> **Page text**:
========

178 Whitechapel Road

late 1870s, shophouse

178 Whitechapel Road
Contributed by Survey of London on July 3, 2018

Like the London Hospital Tavern, this shophouse was built in the late 1870s following the construction of the East London Railway. The site had earlier been that of an open shed pertaining to the tavern. Early or first occupants were E. Andrews & Co., leather merchants, for whom the long workshop range to the rear was reconstructed in 1901 by Walter Gladding. The premises housed a notable bookshop from 1980 to 2008. Originally the Tower Hamlets Arts Project Community Bookshop, first established at Watney Market in 1977, this was known as Eastside Bookshop from 1994. It continues at 166 Brick Lane as the Brick Lane Bookshop.1

Further east on what became the enlarged Post Office site in the 1960s, George Lambert, a coachmaker, and James Percival, a soapmaker, had adjacent premises in the first years of the nineteenth century. Lambert was succeeded by Joseph Norbury, a coppersmith, and then from 1853 to the 1890s by William Henry Myers, a printer. Walter Gladding, builder, had premises here known as Byfield Works from 1894. He had rebuilt a number of this frontage’s two-storey properties on a larger scale by 1903. The Whitechapel Road Synagogue was under a glass roof to the rear of 192 Whitechapel Road by that date up to 1932.2


  1. London Metropolitan Archives (LMA), District Surveyor's Returns (DSR): Post Office Directories (POD): Tower Hamlets planning applications online: http://bricklanebookshop.org/history/Our%20History%20-%20The%20Bookshop.html 

  2. LMA, Tower Hamlets Commissioners of Sewers ratebooks; DSR; GLC/AR/BR/22/020710; ACC/2893/202: Royal London Hospital Archives, RLHLH/F/10/3: POD: Tower Hamlets Local History Library and Archives, C/OFR/1/14/15/1–2: The National Archives, IR58/84804/2193–2200; IR58/84805/2202–6 

Tower Hamlets Arts Project - THAP! - and Despite TV
Contributed by gareth on Sept. 16, 2016

This was the location of THAP! - Tower Hamlets Arts Project - in the late 1970s and the 1980s. There was a bookshop on the ground floor and offices above. THAP! published books on East End history. There was also a video production project based here called Despite TV which made documentaries on the Wapping newspaper dispute (Despite the Sun) and the re-development of the Isle of Dogs (Despite the City). Both are still in circulation.

========

Stored data entries
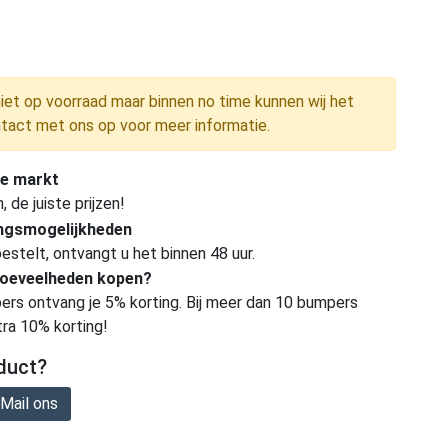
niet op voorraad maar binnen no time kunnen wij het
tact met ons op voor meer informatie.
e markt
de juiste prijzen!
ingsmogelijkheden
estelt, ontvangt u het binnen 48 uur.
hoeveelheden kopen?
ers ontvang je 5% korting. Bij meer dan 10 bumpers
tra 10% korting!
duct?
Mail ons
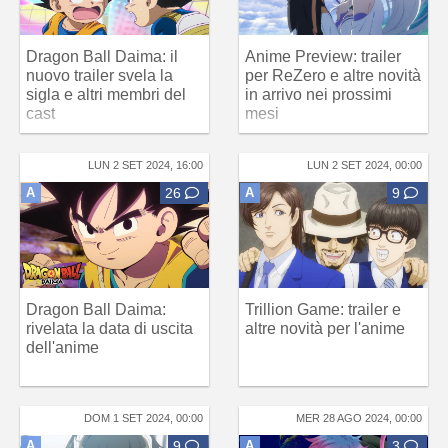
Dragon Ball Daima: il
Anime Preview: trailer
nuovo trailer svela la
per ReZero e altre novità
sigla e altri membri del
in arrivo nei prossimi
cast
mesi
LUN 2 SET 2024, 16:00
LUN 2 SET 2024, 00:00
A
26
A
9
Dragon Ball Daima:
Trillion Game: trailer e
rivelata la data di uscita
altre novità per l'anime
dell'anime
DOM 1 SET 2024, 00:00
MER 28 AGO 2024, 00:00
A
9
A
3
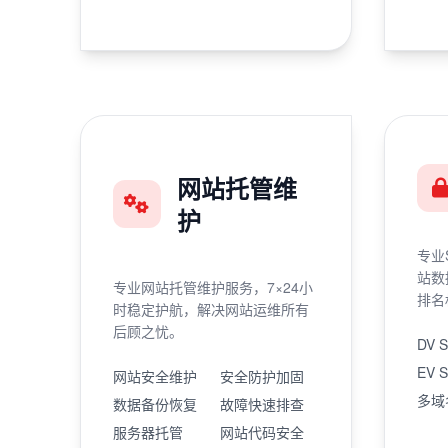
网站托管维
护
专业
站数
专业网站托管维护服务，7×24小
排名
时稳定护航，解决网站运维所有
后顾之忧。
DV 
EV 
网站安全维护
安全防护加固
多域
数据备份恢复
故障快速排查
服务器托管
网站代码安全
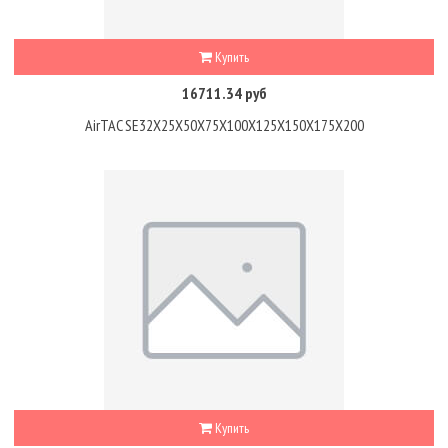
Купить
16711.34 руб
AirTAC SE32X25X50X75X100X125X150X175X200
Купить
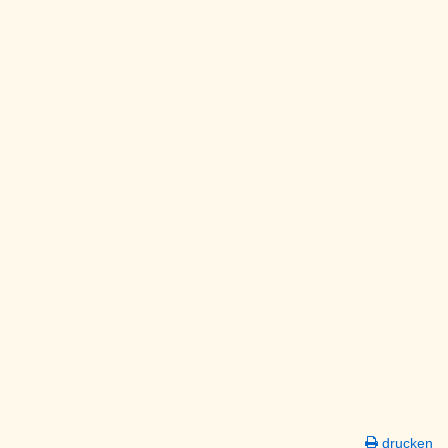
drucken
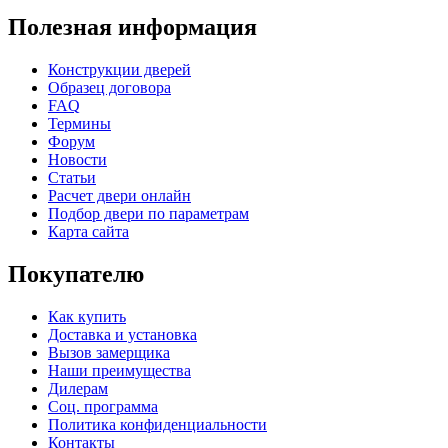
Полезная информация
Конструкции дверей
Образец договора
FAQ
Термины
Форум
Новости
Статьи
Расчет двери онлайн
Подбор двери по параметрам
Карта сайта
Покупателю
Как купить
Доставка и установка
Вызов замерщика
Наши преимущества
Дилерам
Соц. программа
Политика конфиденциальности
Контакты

========

> **Brief 1**:
Using the page on 178 Whitechapel Road, answer:
(a) Who reconstructed the long workshop range at the rear in 1901?
(b) What was the bookshop called from 1994?
(c) What subject did the documentary Despite the City cover?
> **Brief 2**: Reproduce word for word the portion of the 178 Whitechapel Road page between "Tower Hamlets Arts Project - THAP!" and "still in circulation.", inclusive.

> **Answer 1**:
(a) Walter Gladding
(b) Eastside Bookshop
(c) The re-development of the Isle of Dogs

> **Answer 2**:
Tower Hamlets Arts Project - THAP! - and Despite TV
Contributed by gareth on Sept. 16, 2016

This was the location of THAP! - Tower Hamlets Arts Project - in the late 1970s and the 1980s. There was a bookshop on the ground floor and offices above. THAP! published books on East End history. There was also a video production project based here called Despite TV which made documentaries on the Wapping newspaper dispute (Despite the Sun) and the re-development of the Isle of Dogs (Despite the City). Both are still in circulation.